▶ [AUSGEWÄHLTER AUSZUG]
---*---

Thorsten Altmann ist seit seiner Geburt querschnittsgelähmt. Ab dem siebten Halswirbel kann er sich nicht bewegen. Der Sport war für ihn schon immer von großer Bedeutung. Hier kann er sich beweisen. Der 27-Jährige hat es in drei Jahren vom Neuling zum Spieler in der deutschen Rollstuhl-Rugby-Nationalmannschaft geschafft.

Wie bist du zu Rollstuhl-Rugby gekommen?

Ich habe mit neun Jahren angefangen Rollstuhl-Basketball zu spielen. Das spielt man aber mit einem niedrigeren Querschnitt als ich ihn habe. Deswegen war von vornherein klar, dass ich in dieser Sportart keine großen Chancen habe weit zu kommen. Mein damaliger Trainer, der mittlerweile ein enger Freund ist, hat mir geraten, mit Rollstuhl-Rugby anzufangen. Am Anfang habe ich mir gedacht, der spinne. Ich habe zu diesem Zeitpunkt schon über acht Jahre Basketball gespielt und konnte mir nicht vorstellen, jetzt einfach die Sportart zu wechseln. Dann hat mich jedoch der Kapitän der Nationalmannschaft von Rollstuhl-Rugby gefragt, ob ich Interesse hätte, bei ihnen zu spielen, da er großes Potential in mir sehe. Da habe ich mich dann doch dazu entschlossen, ein Probetraining zu machen. Das ist jetzt inzwischen zehn Jahre her.

Wie wichtig ist der Sport für dich geworden in dieser Zeit?

Enorm wichtig. Es würde auf jeden Fall etwas fehlen, wenn ich den Sport nicht mehr hätte. Er ist mittlerweile ein riesiger Teil meines Lebens geworden. Trotzdem versuche ich natürlich auch, mir Zeit für meine Familie und Freunde zu nehmen.

Gelingt dir das immer? Du bist ja sehr oft mit deiner Mannschaft unterwegs.

Ich fahre einmal in der Woche nach München zum Training und bin mindestens zwei Mal im Monat über die Wochenenden bei Spielen in ganz Europa unterwegs. Das nimmt natürlich viel Zeit in Anspruch. Es gibt auch einige Turniere, die nur zum Spaß ausgetragen werden. Da nehme ich nicht jedes Spiel mit. Ich teile mir die Termine so ein, dass ich zwischendurch auch mal Zeit für mich habe.

Du arbeitest ja neben dem Sport auch noch Vollzeit.

Ja, das stimmt. Mein Arbeitgeber ist zum Glück sehr tolerant und dank eines Gleitzeitsystems kann ich mir meine Zeit gewissermaßen selbst einteilen, wenn ich zum Beispiel früher aufhören muss, damit ich unter der Woche rechtzeitig in München beim Training bin. Außerdem gibt es für Nationalspieler noch zehn Tage Sonderurlaub, die mir natürlich bei meinen vielen Auslandsspielen zugutekommen.

---*---

▶ [AUFGABE]
Beantworte bitte diese Fragen zum Interview oben:
1. Ab welchem Halswirbel kann sich Thorsten Altmann nicht bewegen?
2. Wie oft fährt er zum Training nach München?
3. Wie viele Tage Sonderurlaub gibt es für Nationalspieler?

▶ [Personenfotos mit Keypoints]
---*---

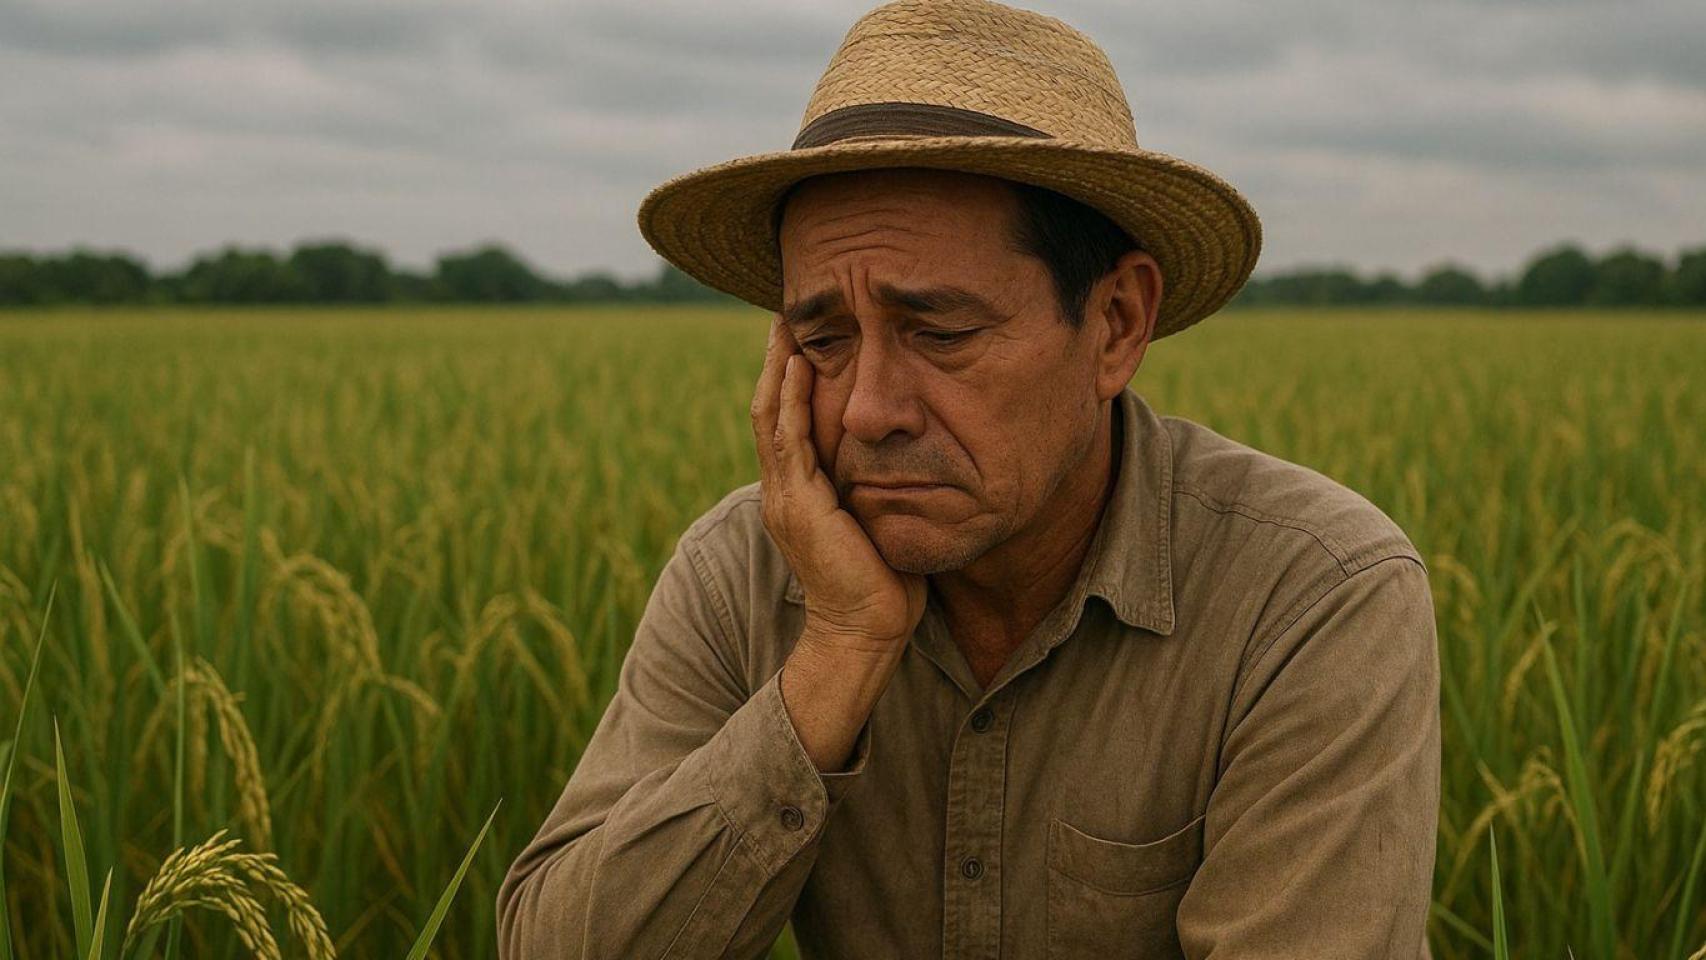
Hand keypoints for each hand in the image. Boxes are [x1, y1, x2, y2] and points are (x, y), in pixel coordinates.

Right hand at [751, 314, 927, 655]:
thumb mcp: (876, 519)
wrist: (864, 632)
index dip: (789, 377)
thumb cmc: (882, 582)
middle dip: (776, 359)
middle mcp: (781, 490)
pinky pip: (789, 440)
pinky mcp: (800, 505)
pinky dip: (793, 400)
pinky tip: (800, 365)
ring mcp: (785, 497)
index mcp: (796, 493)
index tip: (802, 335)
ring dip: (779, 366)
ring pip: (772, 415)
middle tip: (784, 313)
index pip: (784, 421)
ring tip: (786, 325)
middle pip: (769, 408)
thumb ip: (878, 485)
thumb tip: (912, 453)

---*---

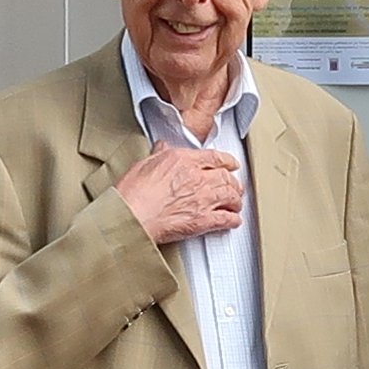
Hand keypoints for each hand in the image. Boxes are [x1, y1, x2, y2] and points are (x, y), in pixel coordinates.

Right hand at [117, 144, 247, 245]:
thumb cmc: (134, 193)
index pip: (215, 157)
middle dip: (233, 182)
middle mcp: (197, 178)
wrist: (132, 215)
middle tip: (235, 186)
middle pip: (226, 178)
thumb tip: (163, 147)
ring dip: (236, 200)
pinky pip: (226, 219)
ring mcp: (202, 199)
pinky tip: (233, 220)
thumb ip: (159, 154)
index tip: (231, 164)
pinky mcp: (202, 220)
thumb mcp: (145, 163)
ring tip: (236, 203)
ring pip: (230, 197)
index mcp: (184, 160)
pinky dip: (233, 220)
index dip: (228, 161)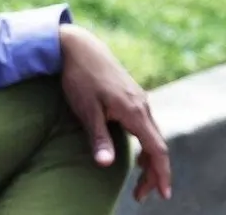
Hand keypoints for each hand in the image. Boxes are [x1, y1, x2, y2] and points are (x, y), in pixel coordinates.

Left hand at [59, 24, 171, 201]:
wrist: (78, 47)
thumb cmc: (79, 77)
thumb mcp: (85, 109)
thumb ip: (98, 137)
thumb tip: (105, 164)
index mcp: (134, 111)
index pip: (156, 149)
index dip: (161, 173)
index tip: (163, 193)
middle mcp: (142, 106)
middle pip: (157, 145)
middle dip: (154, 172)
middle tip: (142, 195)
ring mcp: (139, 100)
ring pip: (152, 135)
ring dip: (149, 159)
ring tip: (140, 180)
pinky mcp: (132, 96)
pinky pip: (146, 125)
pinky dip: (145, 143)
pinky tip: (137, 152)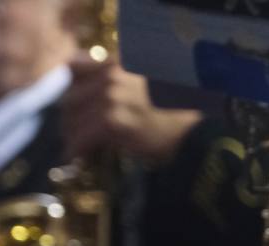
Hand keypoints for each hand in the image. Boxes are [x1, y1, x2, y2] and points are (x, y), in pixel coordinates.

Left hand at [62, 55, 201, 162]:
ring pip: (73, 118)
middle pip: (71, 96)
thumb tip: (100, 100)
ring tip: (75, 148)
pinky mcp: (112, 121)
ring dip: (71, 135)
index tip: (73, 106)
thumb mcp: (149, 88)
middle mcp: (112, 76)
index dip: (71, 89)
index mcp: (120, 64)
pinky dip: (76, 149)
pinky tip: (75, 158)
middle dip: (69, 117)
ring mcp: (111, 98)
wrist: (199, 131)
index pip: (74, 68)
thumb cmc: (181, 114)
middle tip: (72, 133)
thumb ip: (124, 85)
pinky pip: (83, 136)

---*---

▶ [ERGEBNIS]
1. Ab dem siebten Halswirbel.
2. Einmal in der Woche.
3. Zehn Tage.